Text block:
What about the Kurds? Won't they secede if the United States leaves?

 

Yes, but that's going to happen anyway. All Iraqi Kurds want an independent Kurdistan. They do not feel Iraqi. They've effectively had more than a decade of autonomy, thanks to the UN-imposed no-fly zone; they want nothing to do with the chaos that is Iraq. Kurdish independence is inevitable—and positive. (Few peoples on earth deserve a state more than the Kurds.) For the moment the Kurdish government in the north is officially participating in the federalist plan—but the Kurds are preparing for secession. They have their own troops, the peshmerga, thought to contain 50,000 to 100,000 fighters. They essentially control the oil city of Kirkuk. They also happen to be the most America-loving people I have ever met; their leaders openly seek to become, like Israel, a proxy for American interests. If what the United States wants is long-term bases in the region, the Kurds are its partners.

 

Would Turkey invade in response to a Kurdish secession?

 

For the moment Turkey is more concerned with EU membership than with Iraq's Kurds—who in any event have expressed no ambitions to expand into Turkey. Iraq's Kurds speak a dialect different from Turkey's, and, in fact, have a history of animosity toward Turkish Kurds. Besides, Turkey, as a member of NATO, would be reluctant to attack in defiance of the United States. Turkey would be satisfied with guarantees that it would have continued access to Kurdish oil and trade and that Iraqi Kurds would not incite rebellion in Turkey.

 

Would Iran effectively take over Iraq?

Source information:
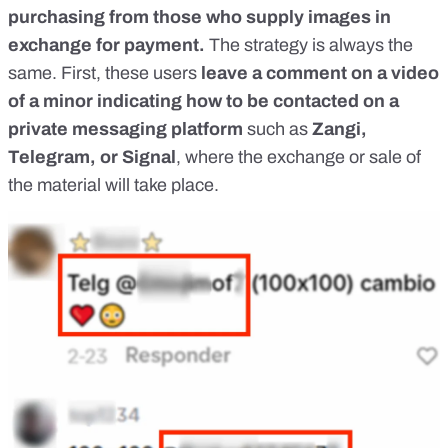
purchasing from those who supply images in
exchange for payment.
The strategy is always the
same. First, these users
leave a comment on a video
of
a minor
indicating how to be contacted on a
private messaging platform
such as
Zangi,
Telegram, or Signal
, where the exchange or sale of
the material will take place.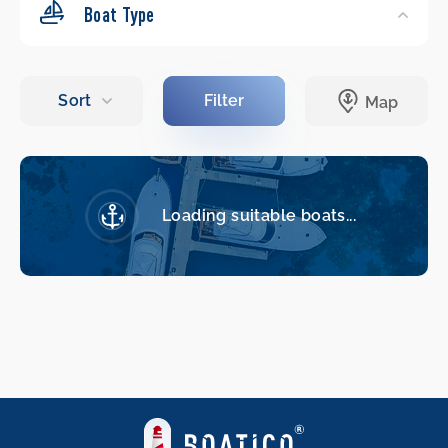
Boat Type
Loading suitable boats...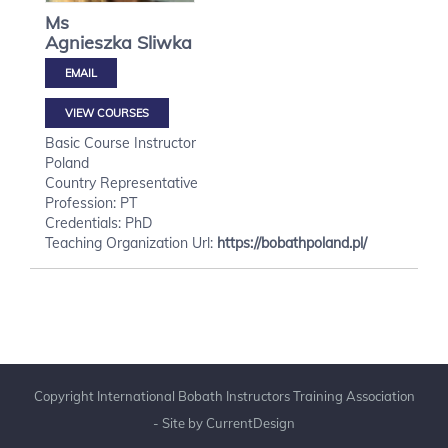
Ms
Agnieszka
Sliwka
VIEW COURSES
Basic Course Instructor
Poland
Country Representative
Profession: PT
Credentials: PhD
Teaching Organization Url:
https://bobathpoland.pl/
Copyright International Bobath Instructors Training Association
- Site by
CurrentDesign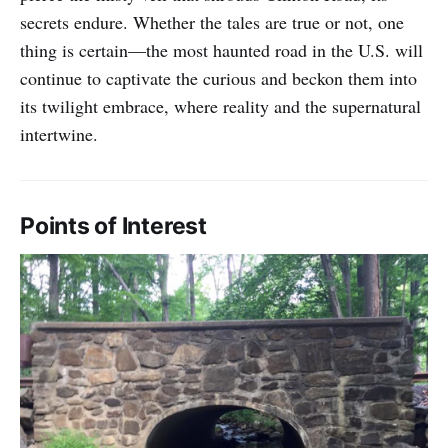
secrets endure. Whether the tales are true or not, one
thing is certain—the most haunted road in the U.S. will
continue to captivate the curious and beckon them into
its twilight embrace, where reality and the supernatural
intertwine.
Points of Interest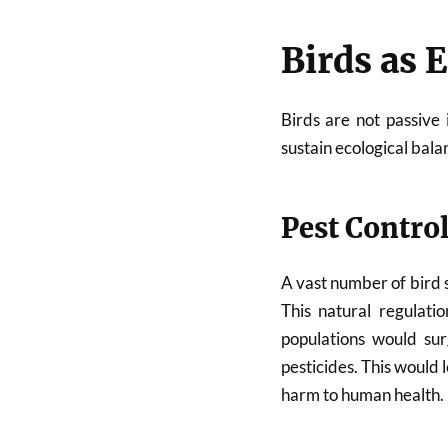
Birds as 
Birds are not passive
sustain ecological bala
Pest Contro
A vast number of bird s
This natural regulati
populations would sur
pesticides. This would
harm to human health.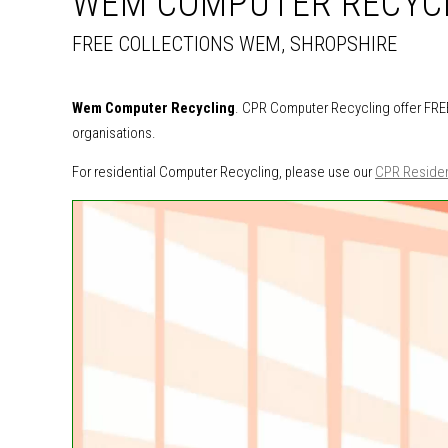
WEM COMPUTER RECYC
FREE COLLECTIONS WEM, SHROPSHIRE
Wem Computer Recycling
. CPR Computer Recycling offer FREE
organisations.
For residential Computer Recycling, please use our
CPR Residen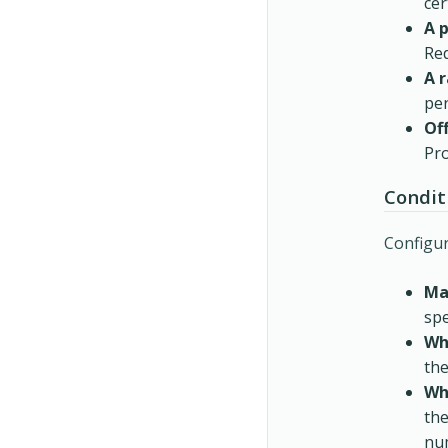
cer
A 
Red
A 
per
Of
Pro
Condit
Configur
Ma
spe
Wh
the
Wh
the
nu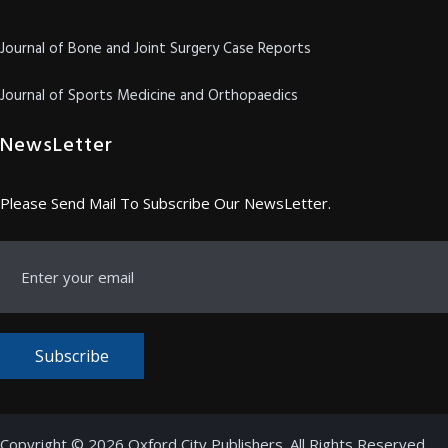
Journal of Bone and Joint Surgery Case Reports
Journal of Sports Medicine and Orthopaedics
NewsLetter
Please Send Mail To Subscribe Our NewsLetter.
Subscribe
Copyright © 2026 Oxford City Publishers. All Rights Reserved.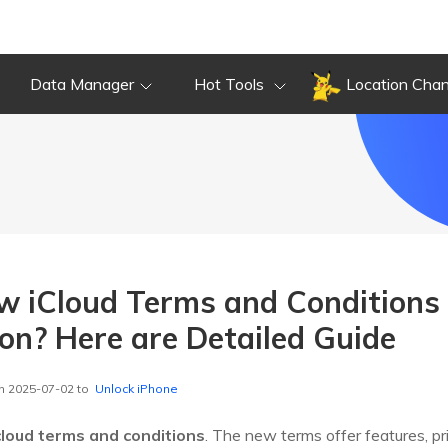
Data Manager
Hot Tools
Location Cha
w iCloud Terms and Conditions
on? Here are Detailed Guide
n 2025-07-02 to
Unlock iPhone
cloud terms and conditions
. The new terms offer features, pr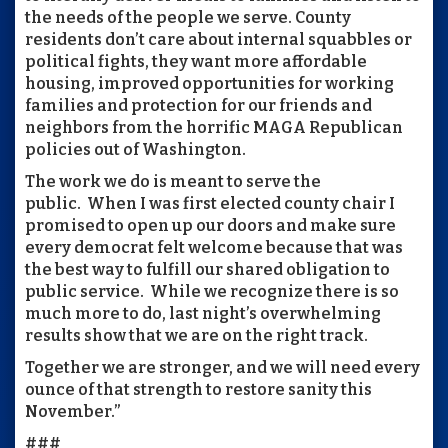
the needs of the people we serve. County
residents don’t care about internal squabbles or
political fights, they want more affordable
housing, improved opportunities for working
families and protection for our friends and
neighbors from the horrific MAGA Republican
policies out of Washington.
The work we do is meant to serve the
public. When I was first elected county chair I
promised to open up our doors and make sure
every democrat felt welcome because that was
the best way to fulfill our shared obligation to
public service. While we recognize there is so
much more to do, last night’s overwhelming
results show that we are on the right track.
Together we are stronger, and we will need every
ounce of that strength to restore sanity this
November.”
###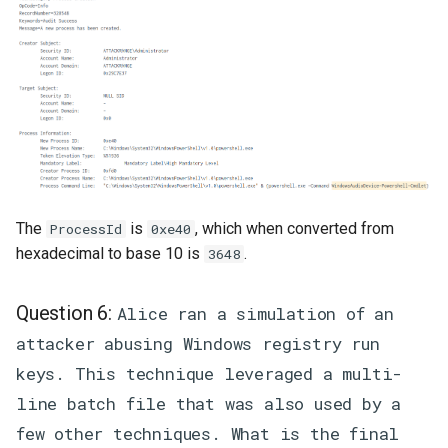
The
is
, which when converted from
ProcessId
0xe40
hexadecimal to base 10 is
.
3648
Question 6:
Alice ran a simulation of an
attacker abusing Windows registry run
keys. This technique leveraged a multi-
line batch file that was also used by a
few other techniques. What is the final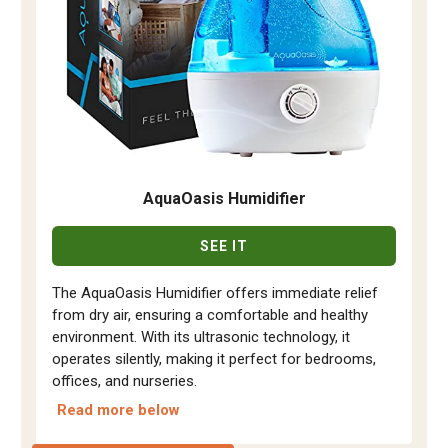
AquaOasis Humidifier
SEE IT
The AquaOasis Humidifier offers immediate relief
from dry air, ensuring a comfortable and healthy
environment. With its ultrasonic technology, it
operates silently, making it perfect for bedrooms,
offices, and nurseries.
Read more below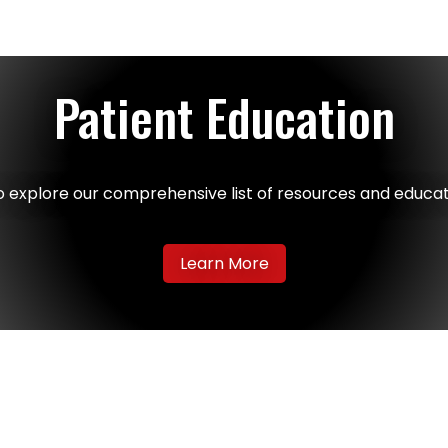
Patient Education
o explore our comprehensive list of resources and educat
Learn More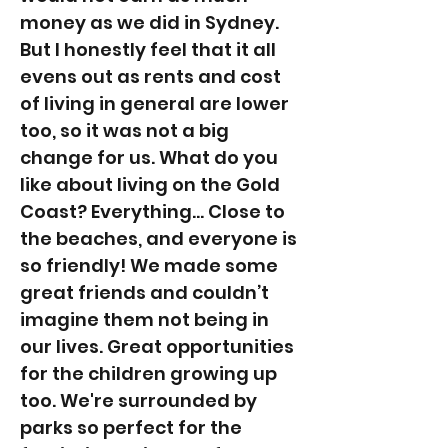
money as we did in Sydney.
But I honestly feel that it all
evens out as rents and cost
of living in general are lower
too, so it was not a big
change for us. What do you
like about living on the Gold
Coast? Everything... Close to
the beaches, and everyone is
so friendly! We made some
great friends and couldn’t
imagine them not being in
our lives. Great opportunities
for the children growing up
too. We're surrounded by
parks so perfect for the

What to work on: Repeat the Kurdish independence text word for word, from "For the moment Turkey" up to and including "take over Iraq?". The entries come from a different source than the text.

Task solution:
For the moment Turkey is more concerned with EU membership than with Iraq's Kurds—who in any event have expressed no ambitions to expand into Turkey. Iraq's Kurds speak a dialect different from Turkey's, and, in fact, have a history of animosity toward Turkish Kurds. Besides, Turkey, as a member of NATO, would be reluctant to attack in defiance of the United States. Turkey would be satisfied with guarantees that it would have continued access to Kurdish oil and trade and that Iraqi Kurds would not incite rebellion in Turkey.

 

Would Iran effectively take over Iraq?